Modulation of Lrp action in Escherichia coli by leucine: effects on non-specific binding of Lrp to DNA

Abstract

Lrp is a global regulator of metabolism in Escherichia coli that helps cells respond to changes in environmental conditions. The action of Lrp as a transcriptional activator or repressor is sometimes affected by whether the medium contains exogenous leucine. The abundance of Lrp in cells is relatively high (about 15 μM in monomer), and given the relatively high Lrp binding affinity in vitro for specific binding sites (nanomolar apparent dissociation constants), the expectation is that all binding sites will be saturated with Lrp in vivo. Here we consider the fraction of the total Lrp in cells that is free and the fraction that is bound to DNA. Using minicell-producing strains, we measured the distribution of Lrp between cytoplasm and nucleoid in cells grown under different nutritional conditions and in cells in different phases of growth. In E. coli cells grown in minimal medium to mid-log phase, the ratio of free to DNA-bound Lrp was about 0.67. This ratio decreased about threefold when the cells were grown in minimal medium supplemented with leucine.

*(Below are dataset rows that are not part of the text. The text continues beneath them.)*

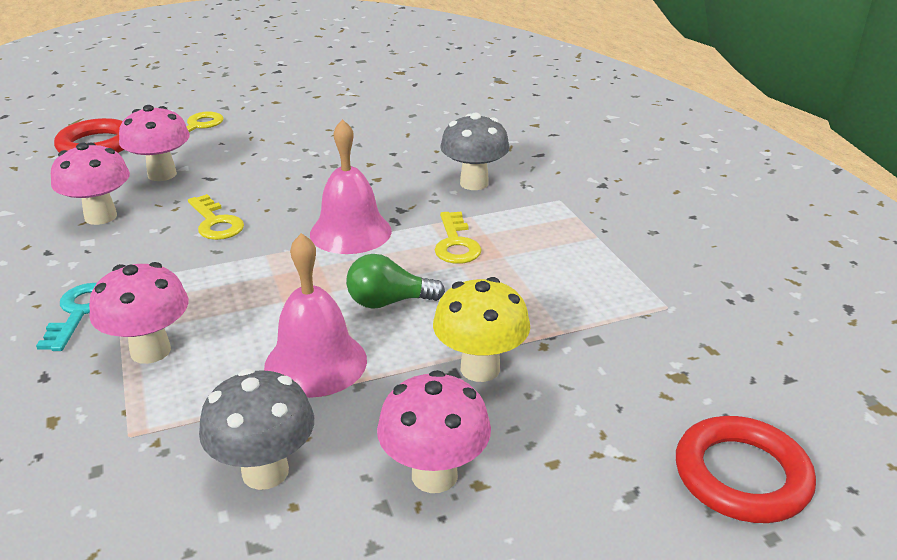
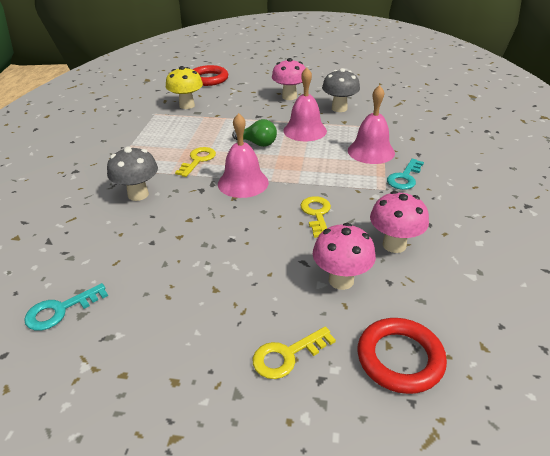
camera: 150 degrees left, 5 degrees up
pink mushroom [89,262,188,364] -> pink bell [348,85,395,164]
yellow mushroom [433,277,530,382] -> yellow mushroom moved to [166,66,203,109]
none -> turquoise key [24,283,108,331]

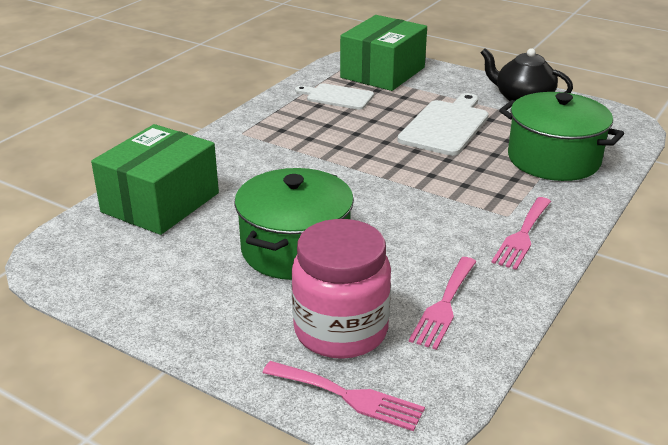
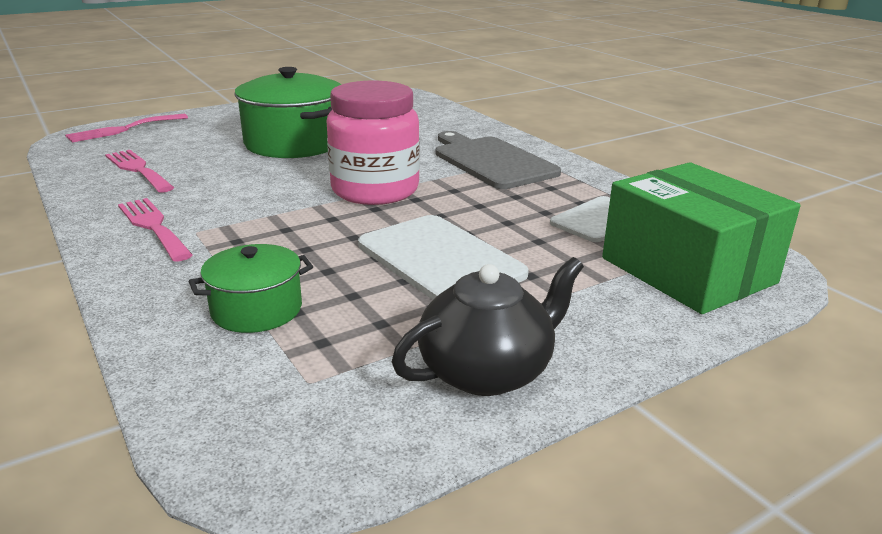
camera: 115 degrees right, 5 degrees down
green box [91,124,219,235] -> none
pink jar [291,219,391,359] -> pink jar moved to [327,81,420,205]
green pot [499,92,624,181] -> green pot [188,244,313,333], size x0.56
none -> grey cutting board [436,131,561,189]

Our results also confirmed the previous finding that growth rate regulates lrp expression by as much as three to fourfold. Growth rate-regulated lrp expression, along with changes in the extent of non-specific binding, influences the level of free Lrp in vivo over a 16-fold range. We propose that the net effect of these processes is to regulate the relative concentrations of free Lrp hexadecamer and leucine-bound octamer, leading to promoter selection in response to environmental conditions.